Reproduce the entries from the first line through the line containing "กาย อย่าเทรดตอนป่วยหรือเครียด", both ends included, swapping "Journal" for "Log" and leaving everything else unchanged.

::: Data to process :::

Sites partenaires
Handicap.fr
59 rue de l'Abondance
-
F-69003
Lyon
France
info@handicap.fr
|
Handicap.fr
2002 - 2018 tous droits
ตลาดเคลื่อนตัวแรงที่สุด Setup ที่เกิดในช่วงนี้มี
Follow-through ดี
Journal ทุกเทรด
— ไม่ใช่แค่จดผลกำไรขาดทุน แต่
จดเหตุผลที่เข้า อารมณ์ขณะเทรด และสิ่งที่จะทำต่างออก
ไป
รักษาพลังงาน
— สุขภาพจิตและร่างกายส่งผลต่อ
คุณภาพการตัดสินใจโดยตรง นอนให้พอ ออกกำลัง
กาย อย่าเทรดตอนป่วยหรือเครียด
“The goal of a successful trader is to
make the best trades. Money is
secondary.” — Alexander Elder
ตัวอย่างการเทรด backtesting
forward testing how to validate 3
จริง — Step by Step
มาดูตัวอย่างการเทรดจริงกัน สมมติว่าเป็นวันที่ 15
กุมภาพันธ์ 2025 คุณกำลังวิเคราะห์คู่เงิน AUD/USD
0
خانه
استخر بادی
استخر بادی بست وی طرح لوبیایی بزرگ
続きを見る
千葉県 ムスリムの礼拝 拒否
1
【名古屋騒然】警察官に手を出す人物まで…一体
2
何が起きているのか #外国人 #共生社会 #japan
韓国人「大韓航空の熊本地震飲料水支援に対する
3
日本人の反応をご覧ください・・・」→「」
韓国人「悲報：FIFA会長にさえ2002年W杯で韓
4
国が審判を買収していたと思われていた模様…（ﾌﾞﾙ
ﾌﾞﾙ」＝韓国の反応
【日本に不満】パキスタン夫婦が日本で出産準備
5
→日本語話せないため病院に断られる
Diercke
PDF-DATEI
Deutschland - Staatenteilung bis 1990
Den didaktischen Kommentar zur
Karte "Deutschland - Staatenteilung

:::

> **Exercise solution**
Sites partenaires
Handicap.fr
59 rue de l'Abondance
-
F-69003
Lyon
France
info@handicap.fr
|
Handicap.fr
2002 - 2018 tous droits
ตลาดเคลื่อนตัวแรงที่สุด Setup ที่เกิดในช่วงนี้มี
Follow-through ดี
Log ทุกเทรด
— ไม่ใช่แค่จดผลกำไรขาดทุน แต่
จดเหตุผลที่เข้า อารมณ์ขณะเทรด และสิ่งที่จะทำต่างออก
ไป
รักษาพลังงาน
— สุขภาพจิตและร่างกายส่งผลต่อ
คุณภาพการตัดสินใจโดยตรง นอนให้พอ ออกกำลัง
กาย อย่าเทรดตอนป่วยหรือเครียด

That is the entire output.